Photo Credit: Bluewater
Pop-up stores as we know them have been with us since the late ‘90’s, but this fun retailing format has assumed a new relevance in recent times by becoming an antidote to the failing high street.
A pop-up retail space is a venue that is temporary, the idea is that something ‘pops up’ one day, then may have disappeared the next or is relocated and appears elsewhere.
Recent examples have been The Dollar Shave Club London pop-up in January 2017, where customers were able to test the products before their subscription service went live and YSL Beauty with a social media-focused pop-up ‘universe’ at London Heathrow Airport Terminal 2. This tied into the ‘retailtainment’ trend, with free makeovers, ‘tattooing’ sessions, virtual make–up try-on Ipads, a GIF photo booth and ‘ATM machine’ that dispensed free Black Opium samples.

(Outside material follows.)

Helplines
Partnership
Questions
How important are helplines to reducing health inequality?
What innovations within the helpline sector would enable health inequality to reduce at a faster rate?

Benefit Cosmetics also lived up to its quirky reputation with a space pod pop-up across the UK to debut the launch of its new ‘top secret product’.

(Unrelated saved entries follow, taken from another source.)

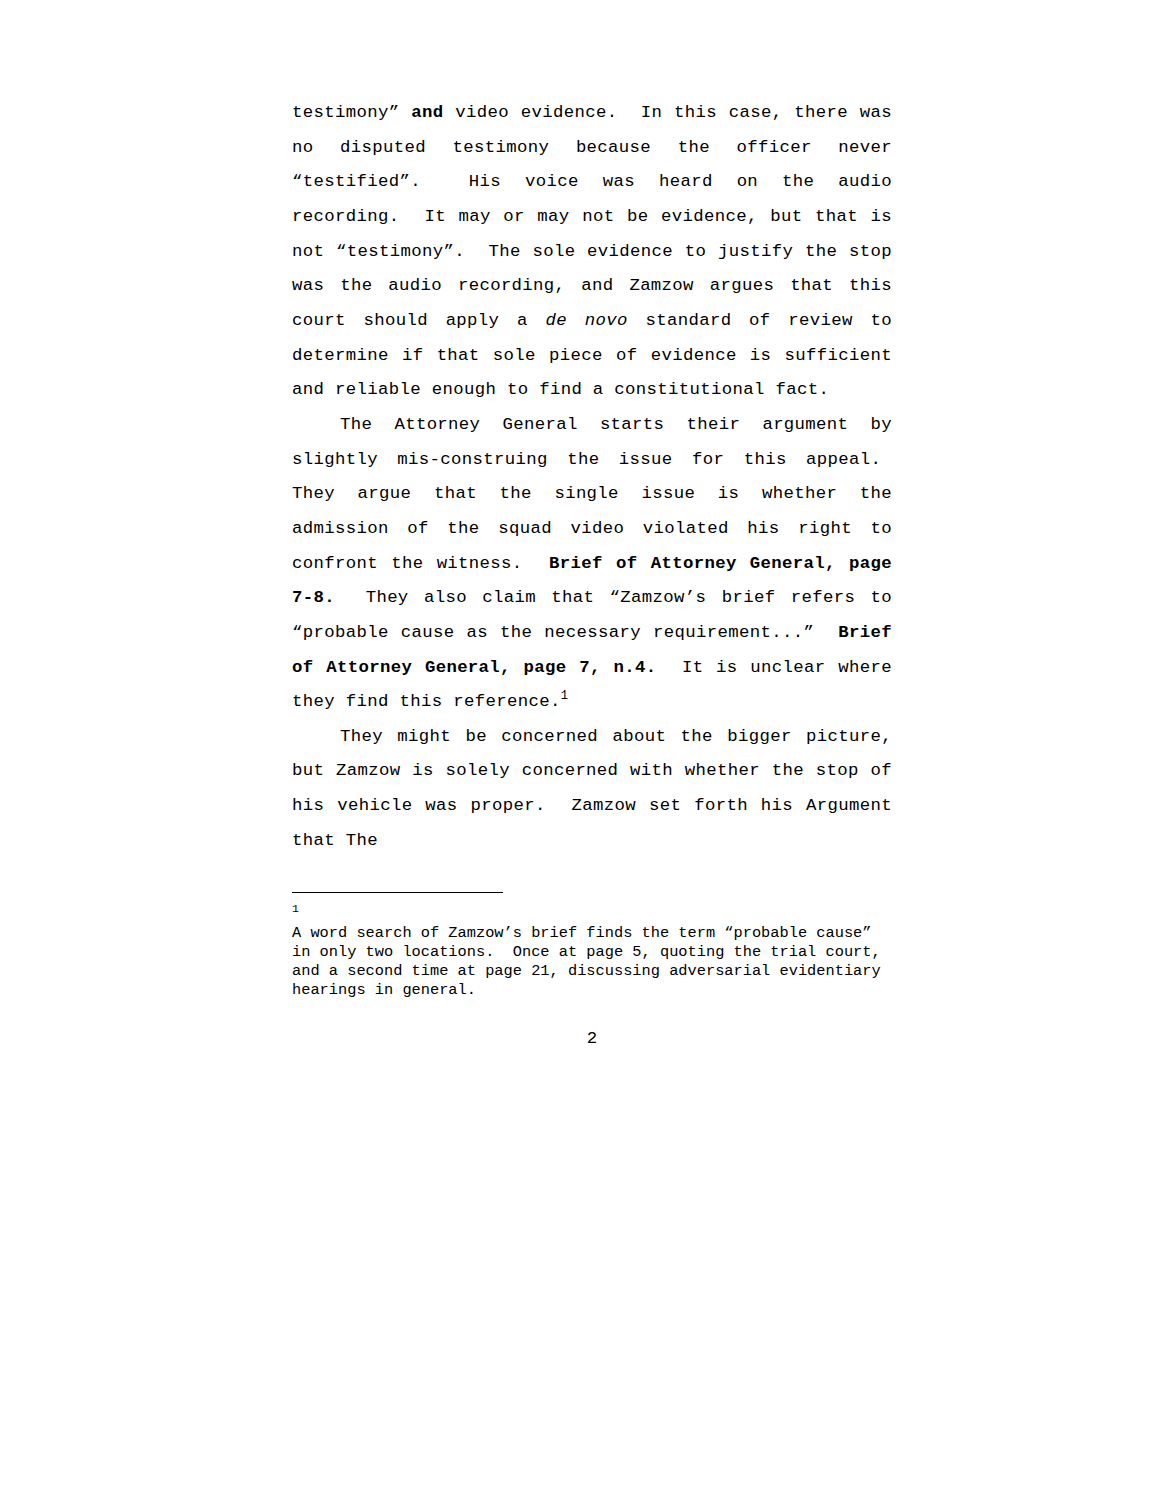testimony” and video evidence. In this case, there was no disputed testimony because the officer never “testified”. His voice was heard on the audio recording. It may or may not be evidence, but that is not “testimony”. The sole evidence to justify the stop was the audio recording, and Zamzow argues that this court should apply a de novo standard of review to determine if that sole piece of evidence is sufficient and reliable enough to find a constitutional fact.
The Attorney General starts their argument by slightly mis-construing the issue for this appeal. They argue that the single issue is whether the admission of the squad video violated his right to confront the witness. Brief of Attorney General, page 7-8. They also claim that “Zamzow’s brief refers to “probable cause as the necessary requirement...” Brief of Attorney General, page 7, n.4. It is unclear where they find this reference.1
They might be concerned about the bigger picture, but Zamzow is solely concerned with whether the stop of his vehicle was proper. Zamzow set forth his Argument that The
1
A word search of Zamzow’s brief finds the term “probable cause” in only two locations. Once at page 5, quoting the trial court, and a second time at page 21, discussing adversarial evidentiary hearings in general.
2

Pop Up’s don’t necessarily need to sell anything, and their aim could be to increase brand awareness and create an emotional connection with the consumer. One such was the Marc Jacobs Daisy Pop-Up Tweet Shop, which dealt in ‘social currency’. The idea was that once you showed your Tweet to a member of staff, you would then receive the corresponding Marc Jacob’s product. A great way to stir up interest and buzz on social media.
The other benefits are numerous, as they are more affordable than permanent spaces due to their size and temporary nature. Lower rents can often be negotiated, as landlords prefer not to have empty properties. The short-term nature of the commitment is especially good for start-up businesses. Pop ups can adapt to business needs and can open when traffic & sales are high, and close in slower months – so they offer great flexibility.

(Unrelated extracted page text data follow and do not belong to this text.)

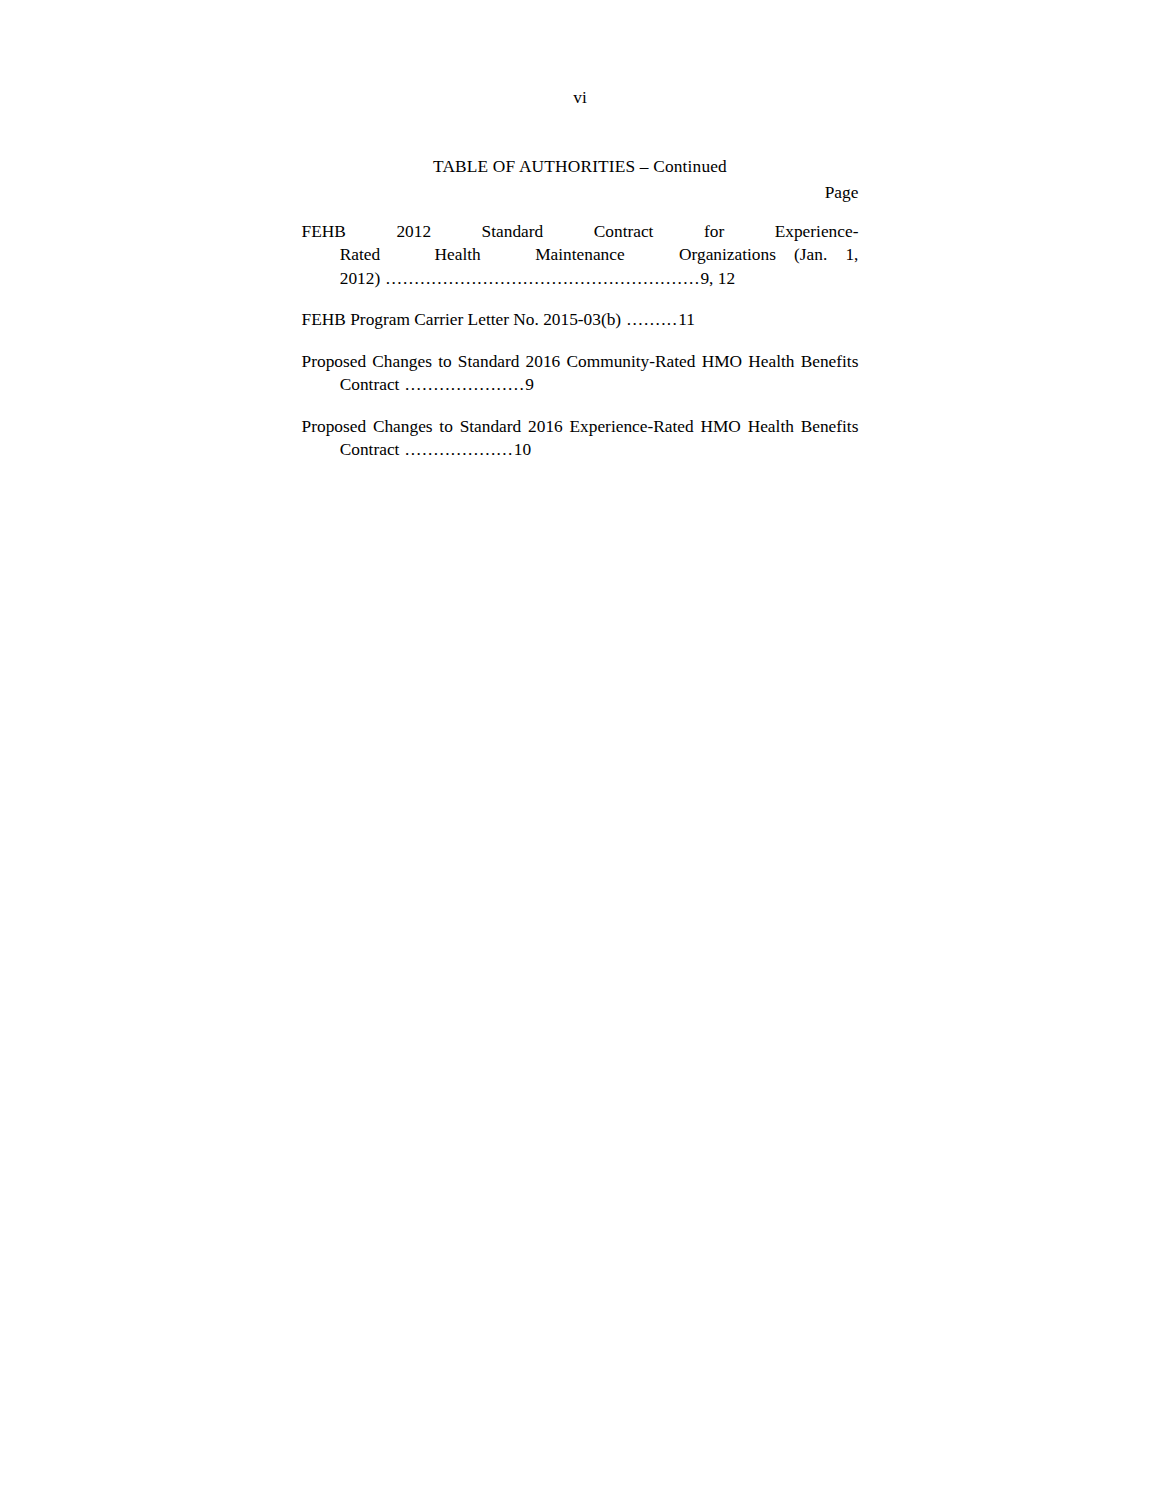vi
TABLE OF AUTHORITIES – Continued
Page
FEHB 2012 Standard Contract for Experience-Rated Health Maintenance Organizations (Jan. 1, 2012) ....................................................... 9, 12
FEHB Program Carrier Letter No. 2015-03(b) ......... 11
Proposed Changes to Standard 2016 Community-Rated HMO Health Benefits Contract ..................... 9
Proposed Changes to Standard 2016 Experience-Rated HMO Health Benefits Contract ................... 10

They can be used to try out new products, locations and demographics, educate consumers, get real time feedback or even offload stock. What is more, the temporary nature creates a ‘get it while it lasts’ urgency. Exclusivity and scarcity can often prompt the shopper to take action!
When & where can you have a pop-up store? Well, pretty much anytime and anywhere! From shopping malls to the high street, in empty retail spaces, in stores, galleries or bars, in stations and airports, at festivals, on beaches and even on board a ship. There have even been pop ups underwater and on the side of a mountain.
Things to look out for include finding the right location and securing the right lease length at a good price. There are sometimes long contract periods on technology such as POS systems. They need to be fitted out to look attractive and creative, as they need to maximise their exposure and impact in a short timescale.
Done right they are a creative blast of energy that can drive sales and PR, and leave the consumer looking for more.